Japan's Topix Outshines Nikkei 225 Thanks to BOJ's ETF Buying

Updated on
  • No enthusiastic Japan stocks buyers beyond BOJ: Mizuho’s Miura
  • Smaller gauge lags behind Topix by most since October 2015

The Bank of Japan’s reduction of the amount it invests in the Nikkei 225 Stock Average is leaving the blue-chip gauge lagging behind the broader Topix index by the most in nearly two years.

Following criticism that its exchange-traded funds purchases are distorting the stock market, the central bank said in September it would reduce its Nikkei 225 buying in favor of the Topix. While a 26 percent slide this year by Uniqlo clothing stores operator Fast Retailing Co. -- which has the heaviest weighting in the price-weighted smaller gauge -- has contributed to its underperformance, falling out of favor with the BOJ is having more of an impact, according to analysts.

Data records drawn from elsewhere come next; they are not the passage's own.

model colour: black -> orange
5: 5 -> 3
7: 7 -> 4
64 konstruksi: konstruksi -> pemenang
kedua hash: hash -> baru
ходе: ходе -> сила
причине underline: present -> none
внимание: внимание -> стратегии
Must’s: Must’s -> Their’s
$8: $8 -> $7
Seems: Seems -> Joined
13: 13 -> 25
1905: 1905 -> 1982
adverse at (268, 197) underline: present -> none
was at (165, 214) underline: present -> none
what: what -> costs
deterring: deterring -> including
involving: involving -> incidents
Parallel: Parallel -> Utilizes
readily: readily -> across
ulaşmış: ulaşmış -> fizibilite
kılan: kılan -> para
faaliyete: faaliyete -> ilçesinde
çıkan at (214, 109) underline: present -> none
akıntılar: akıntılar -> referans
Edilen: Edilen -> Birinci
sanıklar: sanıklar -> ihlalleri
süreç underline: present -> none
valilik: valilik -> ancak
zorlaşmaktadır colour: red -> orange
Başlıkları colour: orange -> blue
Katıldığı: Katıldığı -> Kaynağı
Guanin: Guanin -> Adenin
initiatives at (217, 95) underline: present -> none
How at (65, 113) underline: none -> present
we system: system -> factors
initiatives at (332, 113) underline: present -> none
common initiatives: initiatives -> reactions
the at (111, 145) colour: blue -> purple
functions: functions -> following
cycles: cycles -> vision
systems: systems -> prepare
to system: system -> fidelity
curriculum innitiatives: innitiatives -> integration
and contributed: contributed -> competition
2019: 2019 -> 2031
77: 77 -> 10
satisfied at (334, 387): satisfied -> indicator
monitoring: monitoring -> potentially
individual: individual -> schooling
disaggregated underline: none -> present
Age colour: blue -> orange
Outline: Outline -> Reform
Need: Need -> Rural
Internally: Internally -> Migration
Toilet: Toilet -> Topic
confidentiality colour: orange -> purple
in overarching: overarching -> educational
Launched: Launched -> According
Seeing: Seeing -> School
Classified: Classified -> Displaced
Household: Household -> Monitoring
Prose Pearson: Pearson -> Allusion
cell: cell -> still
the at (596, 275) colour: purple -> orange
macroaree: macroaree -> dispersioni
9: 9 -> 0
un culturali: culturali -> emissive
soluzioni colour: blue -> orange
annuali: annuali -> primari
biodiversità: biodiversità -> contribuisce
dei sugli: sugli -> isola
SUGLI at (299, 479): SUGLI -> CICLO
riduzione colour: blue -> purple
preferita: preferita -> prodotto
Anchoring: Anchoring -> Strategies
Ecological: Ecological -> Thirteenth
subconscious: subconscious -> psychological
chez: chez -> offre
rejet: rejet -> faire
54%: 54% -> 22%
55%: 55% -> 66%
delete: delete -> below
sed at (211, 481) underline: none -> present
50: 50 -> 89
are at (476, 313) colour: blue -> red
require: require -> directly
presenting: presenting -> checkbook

“At the moment, there are no enthusiastic buyers of the Japanese stock market beyond the Bank of Japan,” said Yutaka Miura, a senior technical analyst at Mizuho Securities Co. in Tokyo. “In terms of the trading flow, the Topix is getting far more purchases compared to the Nikkei 225.”

The central bank bought a total of 4.1 trillion yen ($37 billion) of ETFs so far this year through Monday. The BOJ’s Topix-linked ETF buying is likely to have reached around 73 percent of its total purchases in July, and is unlikely to have changed much in August, according to Nicholas Smith, a strategist at CLSA Ltd. in Tokyo.  Foreigners sold Japanese shares for three weeks in a row through the week ended Aug. 11.

The NT Ratio, or the Nikkei 225’s closing level divided by that of the Topix, fell to its lowest level since Oct. 22, 2015, on Tuesday. The Nikkei 225 declined 0.1 percent while the Topix rose 0.1 percent on Tuesday.

With Fast Retailing accounting for 6 percent of the Nikkei 225’s weighting, its worst year since 2010 amid a struggle to revive domestic sales and profit growth has helped crimp the Nikkei 225’s 2017 advance to just 1.4 percent versus 5.1 percent for the Topix. The narrower measure also faces criticism for being swung too easily by the movements of a handful of heavyweight stocks including Fast Retailing.

‘Dysfunctional’ Nikkei

The “Nikkei is completely dysfunctional,” and “damages market efficiency,” with its negligible exposure to banks or automakers, the two biggest industries, Smith said. “Really, the Tokyo Stock Exchange ought to phase out Nikkei futures, but they can’t bring themselves to do it.”

The BOJ’s policy tweak, meanwhile, is propping up new winners, according to Norihiro Fujito, a senior investment strategist at Mitsubishi UFJ Morgan Stanley Securities Co. in Tokyo. As foreign investors use Nikkei 225 futures to hedge against their exposure in Japanese stocks, while BOJ’s ETF buying focuses more on Topix-linked, large-cap stocks that are not in the Nikkei 225 but are in the Topix -- namely Keyence Corp., Murata Manufacturing Co. and Nintendo Co. -- are benefiting. Keyence is up 36 percent this year, and was the biggest contributor to the Topix’s gains on Tuesday.

“It was the right thing to do, to shift toward the Topix. But as a result, the NT Ratio will keep on falling gradually,” Fujito said.

Stephen Corry, chief investment strategist for LGT Bank in Hong Kong points out the Nikkei 225’s fortunes are more closely tied to the yen, given the representation of exporter stocks, and that could presage a recovery.

“We forecast weakness in the yen,” because the BOJ is likely to maintain its easy policy while the Federal Reserve begins to tighten, he said. “The Japanese yen has an outsized impact on the Nikkei 225. So when the yen is stronger the Nikkei tends to underperform the Topix and vice-versa.”